Cars are present in most of the films studied, and in some cases (notably The Miracle of Morgan’s Creek and Shadow of a Doubt) we see streets that are bustling with cars. However, cars are de-emphasised both in their visible presence, and in their influence on the physical environment. This occurs in a number of ways. Firstly, cars are generally seen in motion, with relatively few parked cars visible on streets, particularly in residential areas. There are no signs of a physical environment that has been redesigned for cars: we see no parking lots, for example, and the Main Streets we see are still pre-car era streets that happen to now be used by cars (rather than, for example, highways with roadside retailing). In residential areas, garages are not a prominent element in the streetscape architecture: even in Shadow of a Doubt, where the presence of a garage on the family house is a plot point, it is tucked away beside the house and is not prominent in establishing shots (figures 10c and 11e). As already noted, Main Street remains a pedestrian-dominated space and the fabric of the town remains sufficiently physically compact that many trips can be completed on foot.

The role of cars is also downplayed through the prominence given to non-car forms of transport. This is, for obvious reasons, most notable in the period films mentioned, in which horses and carts are prominent on the street. However, Preston Sturges also frequently shows horse-drawn vehicles in The Miracle of Morgan’s Creek, suggesting the old-fashioned nature of that community, even as it is buffeted by the social change embodied by the visiting troops; cars, meanwhile, are associated with sexual promiscuity as Trudy Kockenlocker drives from party to party during the binge in which she falls pregnant. In Kings Row Drake McHugh is frequently seen on his buggy, and some dialogue scenes take place as characters travel on it; Orson Welles stages scenes in The Magnificent Ambersons in the same manner, most notably as Lucy rebuffs George Minafer’s discussion of marriage. In Meet Me in St. Louis and The Magnificent Ambersons we see streetcars employed. In the former film they signify excitement and romance, while in Ambersons they typify a slower and more dignified time, as explained by the narrator:

The only public conveyance was the streetcar. A lady could whistle to it from an upstairs window, and the car would halt at once, and wait for her, while she shut the window, put on her hat and coat, went downstairs, found an umbrella, told the girl what to have for dinner, and came forth from the house. Too slow for us nowadays, because the faster we’re carried, the less time we have to spare.

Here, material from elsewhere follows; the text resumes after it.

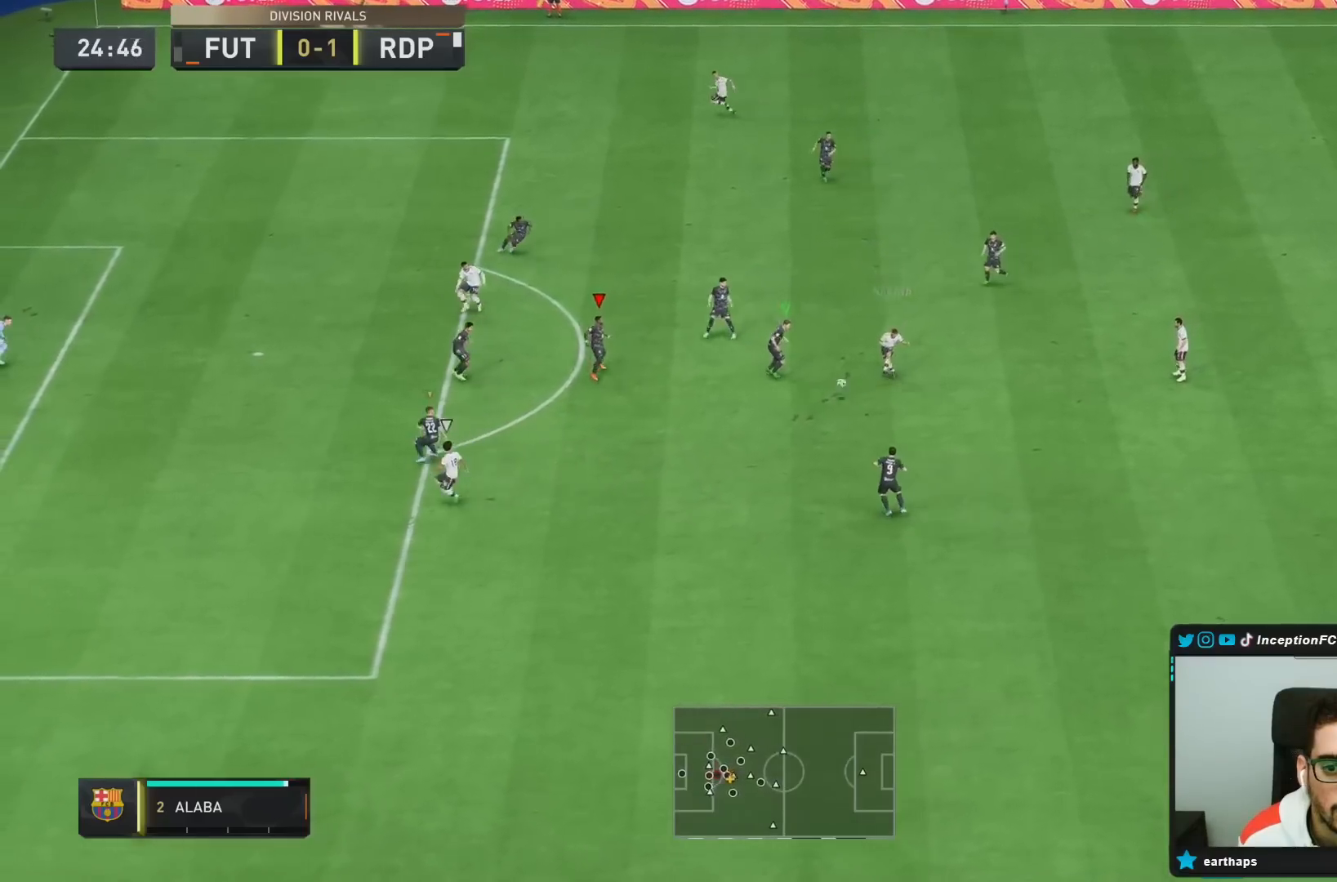
{"buttons": ["R2"], "left_stick": "down-left", "right_stick": "center", "events": [[67, "R1", "down"], [83, "R2", "up"], [200, "R1", "up"], [283, "R2", "down"], [383, "L2", "up"], [383, "left_stick", "down-left"]]}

The other particularly prominent non-car transport is the railroad. In Our Town, the start of the day is marked by the arrival of the train, and the train station is a recurring feature in these films, marking important arrivals and departures: Uncle Charlie in Shadow of a Doubt; Parris Mitchell in Kings Row, George and Isabel Minafer in The Magnificent Ambersons; and Harry Bailey in It’s a Wonderful Life. As the chief form of intercity transport, and the jumping off point for international travel, railroads suggest adventure (or, for George Bailey, foregone adventure). The trips taken by characters by train would almost certainly be undertaken by car or plane today, but trains provide a stronger focal point for to mark such comings-and-goings: unlike cars, they provide a central building from which trips commence; while unlike airports, the railroad station can be located within small towns and close to the centre of town, and thus become a true civic building physically embedded in the fabric of the community.

The passage of time, of course, has made the train a more exotic form of transport than it was at the time these films were made; much of the romance of the railroad perceived by the present-day viewer may be applied retrospectively. However, there is still basis for assuming that the railroad was considered in a somewhat nostalgic light even at the time of production when one considers the strong antipathy shown towards cars in the films. The association of cars with the decline of small towns is striking. In Our Town, after George concocts a story about Emily nearly being struck by a horse and cart, Morgan observes how the arrival of cars threatens to change to town:

Now with all these automobiles coming along, it looks to me like the only safe place to stay is the home. Gracious, I can remember the time when a dog could lie in the middle of Main Street all day long without anything coming along to disturb him.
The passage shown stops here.